(THE INPUT)
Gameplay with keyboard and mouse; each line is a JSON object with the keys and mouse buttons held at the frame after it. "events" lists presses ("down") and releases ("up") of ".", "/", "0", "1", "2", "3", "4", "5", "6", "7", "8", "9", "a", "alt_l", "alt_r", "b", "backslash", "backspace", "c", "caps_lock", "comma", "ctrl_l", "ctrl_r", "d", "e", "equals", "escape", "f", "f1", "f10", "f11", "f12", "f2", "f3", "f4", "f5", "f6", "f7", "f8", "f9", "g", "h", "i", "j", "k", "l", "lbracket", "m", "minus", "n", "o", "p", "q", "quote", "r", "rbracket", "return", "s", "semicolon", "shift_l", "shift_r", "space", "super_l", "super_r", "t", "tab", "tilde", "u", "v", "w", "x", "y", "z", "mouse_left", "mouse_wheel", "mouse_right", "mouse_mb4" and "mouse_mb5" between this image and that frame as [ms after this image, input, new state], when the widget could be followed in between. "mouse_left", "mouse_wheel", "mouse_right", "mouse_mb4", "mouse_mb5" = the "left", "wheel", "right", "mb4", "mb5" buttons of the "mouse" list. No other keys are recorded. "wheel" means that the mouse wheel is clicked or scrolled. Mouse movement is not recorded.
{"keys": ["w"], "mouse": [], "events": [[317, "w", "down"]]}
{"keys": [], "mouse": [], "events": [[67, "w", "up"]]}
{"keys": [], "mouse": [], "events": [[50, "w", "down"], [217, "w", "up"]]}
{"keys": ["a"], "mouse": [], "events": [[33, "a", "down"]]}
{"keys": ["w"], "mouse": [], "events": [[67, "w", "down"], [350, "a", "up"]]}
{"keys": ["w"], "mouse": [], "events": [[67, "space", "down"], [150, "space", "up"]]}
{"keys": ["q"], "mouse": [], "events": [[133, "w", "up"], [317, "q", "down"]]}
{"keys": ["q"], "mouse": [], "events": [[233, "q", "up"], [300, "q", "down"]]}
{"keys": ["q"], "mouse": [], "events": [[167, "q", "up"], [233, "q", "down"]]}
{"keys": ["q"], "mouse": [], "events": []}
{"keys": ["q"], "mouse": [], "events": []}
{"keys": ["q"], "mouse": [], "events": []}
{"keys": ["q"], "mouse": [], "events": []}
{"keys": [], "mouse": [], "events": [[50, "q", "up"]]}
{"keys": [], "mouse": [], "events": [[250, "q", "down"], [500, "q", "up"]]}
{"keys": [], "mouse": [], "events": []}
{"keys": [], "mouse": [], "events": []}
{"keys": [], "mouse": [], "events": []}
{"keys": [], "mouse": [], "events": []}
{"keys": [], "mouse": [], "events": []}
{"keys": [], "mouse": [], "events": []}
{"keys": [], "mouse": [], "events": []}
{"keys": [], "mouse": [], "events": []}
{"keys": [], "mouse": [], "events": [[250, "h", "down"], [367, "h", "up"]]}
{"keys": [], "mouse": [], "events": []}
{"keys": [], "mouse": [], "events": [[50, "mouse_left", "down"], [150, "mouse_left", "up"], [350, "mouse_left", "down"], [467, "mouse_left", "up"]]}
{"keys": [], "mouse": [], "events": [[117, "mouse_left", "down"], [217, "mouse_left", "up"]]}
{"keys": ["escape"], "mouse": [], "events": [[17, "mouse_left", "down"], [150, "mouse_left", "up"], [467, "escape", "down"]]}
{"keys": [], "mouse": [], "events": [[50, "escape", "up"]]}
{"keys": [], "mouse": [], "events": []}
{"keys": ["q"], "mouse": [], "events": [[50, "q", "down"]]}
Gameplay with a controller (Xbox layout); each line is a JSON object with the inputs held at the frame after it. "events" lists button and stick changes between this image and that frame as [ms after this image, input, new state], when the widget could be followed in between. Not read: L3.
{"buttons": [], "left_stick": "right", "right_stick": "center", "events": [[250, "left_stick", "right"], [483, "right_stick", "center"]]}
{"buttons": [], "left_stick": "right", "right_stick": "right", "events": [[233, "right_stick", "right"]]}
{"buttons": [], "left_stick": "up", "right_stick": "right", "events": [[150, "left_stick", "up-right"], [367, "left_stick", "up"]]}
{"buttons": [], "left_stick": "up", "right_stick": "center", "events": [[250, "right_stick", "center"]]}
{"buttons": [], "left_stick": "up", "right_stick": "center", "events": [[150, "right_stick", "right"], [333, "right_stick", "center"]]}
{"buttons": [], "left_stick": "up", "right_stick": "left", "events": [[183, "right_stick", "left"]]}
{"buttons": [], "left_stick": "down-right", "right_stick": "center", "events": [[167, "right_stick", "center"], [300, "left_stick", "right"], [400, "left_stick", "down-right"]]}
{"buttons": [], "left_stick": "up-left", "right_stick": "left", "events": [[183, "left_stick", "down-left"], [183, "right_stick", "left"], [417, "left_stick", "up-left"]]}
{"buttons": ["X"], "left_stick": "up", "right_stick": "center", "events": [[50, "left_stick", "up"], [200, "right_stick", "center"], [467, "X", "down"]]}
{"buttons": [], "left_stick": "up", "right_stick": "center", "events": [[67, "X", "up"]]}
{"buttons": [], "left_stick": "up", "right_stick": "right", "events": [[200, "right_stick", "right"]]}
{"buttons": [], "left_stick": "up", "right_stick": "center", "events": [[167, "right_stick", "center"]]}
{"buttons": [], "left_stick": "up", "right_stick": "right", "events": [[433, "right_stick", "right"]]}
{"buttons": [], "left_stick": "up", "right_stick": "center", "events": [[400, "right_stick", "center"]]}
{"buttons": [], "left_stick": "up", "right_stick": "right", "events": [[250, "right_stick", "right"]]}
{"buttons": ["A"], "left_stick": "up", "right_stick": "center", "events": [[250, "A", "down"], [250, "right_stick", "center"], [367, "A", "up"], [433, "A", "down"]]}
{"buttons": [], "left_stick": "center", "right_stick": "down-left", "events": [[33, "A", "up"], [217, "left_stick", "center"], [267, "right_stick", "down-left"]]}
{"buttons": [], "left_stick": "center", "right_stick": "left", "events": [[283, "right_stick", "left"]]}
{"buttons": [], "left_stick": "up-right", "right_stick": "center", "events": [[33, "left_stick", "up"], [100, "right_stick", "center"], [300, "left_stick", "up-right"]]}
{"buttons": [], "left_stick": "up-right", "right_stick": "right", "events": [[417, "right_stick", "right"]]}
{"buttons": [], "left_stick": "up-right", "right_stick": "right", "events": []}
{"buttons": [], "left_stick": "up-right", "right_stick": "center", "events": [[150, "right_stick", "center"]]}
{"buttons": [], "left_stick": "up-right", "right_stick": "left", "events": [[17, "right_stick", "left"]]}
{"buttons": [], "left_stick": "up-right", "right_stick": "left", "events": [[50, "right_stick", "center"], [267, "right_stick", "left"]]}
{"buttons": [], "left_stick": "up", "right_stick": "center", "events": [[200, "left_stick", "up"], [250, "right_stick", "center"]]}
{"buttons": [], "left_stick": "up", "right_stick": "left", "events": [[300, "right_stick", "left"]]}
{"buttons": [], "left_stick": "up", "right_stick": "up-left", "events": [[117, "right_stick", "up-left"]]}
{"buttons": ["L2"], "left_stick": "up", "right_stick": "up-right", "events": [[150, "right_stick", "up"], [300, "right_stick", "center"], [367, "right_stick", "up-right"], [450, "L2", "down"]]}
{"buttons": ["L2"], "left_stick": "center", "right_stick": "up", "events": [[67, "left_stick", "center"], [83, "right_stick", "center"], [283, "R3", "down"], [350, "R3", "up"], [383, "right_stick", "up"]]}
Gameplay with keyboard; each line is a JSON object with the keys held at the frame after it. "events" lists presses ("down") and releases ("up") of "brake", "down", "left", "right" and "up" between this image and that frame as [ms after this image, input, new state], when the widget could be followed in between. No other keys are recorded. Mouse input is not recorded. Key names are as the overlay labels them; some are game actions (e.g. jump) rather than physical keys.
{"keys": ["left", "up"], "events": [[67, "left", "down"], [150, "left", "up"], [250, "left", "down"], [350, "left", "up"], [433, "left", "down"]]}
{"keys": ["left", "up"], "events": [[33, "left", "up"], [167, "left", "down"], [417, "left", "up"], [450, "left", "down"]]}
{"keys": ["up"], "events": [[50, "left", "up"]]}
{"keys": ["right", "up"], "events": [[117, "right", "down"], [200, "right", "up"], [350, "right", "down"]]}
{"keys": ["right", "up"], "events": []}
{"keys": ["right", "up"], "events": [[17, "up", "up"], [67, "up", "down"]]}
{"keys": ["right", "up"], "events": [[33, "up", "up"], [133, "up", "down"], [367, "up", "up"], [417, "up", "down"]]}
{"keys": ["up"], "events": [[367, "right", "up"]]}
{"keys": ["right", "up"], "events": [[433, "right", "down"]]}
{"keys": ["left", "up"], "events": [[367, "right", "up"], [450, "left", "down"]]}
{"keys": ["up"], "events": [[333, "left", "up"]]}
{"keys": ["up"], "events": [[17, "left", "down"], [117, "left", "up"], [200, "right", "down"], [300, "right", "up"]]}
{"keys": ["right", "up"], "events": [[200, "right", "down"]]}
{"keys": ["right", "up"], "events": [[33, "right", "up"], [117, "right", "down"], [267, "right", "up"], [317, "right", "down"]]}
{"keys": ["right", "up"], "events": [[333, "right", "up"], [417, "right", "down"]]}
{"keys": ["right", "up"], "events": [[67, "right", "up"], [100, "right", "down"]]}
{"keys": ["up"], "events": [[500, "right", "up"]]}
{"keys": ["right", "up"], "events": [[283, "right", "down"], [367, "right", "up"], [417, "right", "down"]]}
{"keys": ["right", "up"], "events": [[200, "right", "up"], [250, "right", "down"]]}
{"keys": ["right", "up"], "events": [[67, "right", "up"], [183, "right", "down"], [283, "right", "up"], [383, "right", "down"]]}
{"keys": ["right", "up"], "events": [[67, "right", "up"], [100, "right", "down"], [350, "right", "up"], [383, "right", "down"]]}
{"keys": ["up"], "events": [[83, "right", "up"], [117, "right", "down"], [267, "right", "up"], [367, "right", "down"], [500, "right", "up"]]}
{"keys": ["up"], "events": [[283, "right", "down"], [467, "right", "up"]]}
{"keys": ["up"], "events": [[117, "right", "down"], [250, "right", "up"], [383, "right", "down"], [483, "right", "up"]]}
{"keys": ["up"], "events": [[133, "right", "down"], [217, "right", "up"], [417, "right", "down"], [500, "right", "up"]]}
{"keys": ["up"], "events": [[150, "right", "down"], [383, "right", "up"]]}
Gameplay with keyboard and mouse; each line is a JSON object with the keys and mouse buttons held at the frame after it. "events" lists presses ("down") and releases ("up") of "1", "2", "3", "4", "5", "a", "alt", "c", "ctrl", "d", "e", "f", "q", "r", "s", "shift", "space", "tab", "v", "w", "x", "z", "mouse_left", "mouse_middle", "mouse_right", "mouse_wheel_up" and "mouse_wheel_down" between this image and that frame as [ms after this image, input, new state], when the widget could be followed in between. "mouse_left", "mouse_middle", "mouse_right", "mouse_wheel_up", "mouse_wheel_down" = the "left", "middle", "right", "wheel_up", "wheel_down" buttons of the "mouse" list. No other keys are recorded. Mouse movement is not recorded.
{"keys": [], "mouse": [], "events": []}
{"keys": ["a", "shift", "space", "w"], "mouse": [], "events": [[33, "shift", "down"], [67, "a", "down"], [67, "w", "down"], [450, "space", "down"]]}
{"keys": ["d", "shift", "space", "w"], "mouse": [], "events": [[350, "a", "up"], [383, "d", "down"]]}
(End THE INPUT)
### HOW TO COMPLETE THIS TASK
Tell how many lines in the records above contain "presses", giving the number and no other words.

### REPLY
3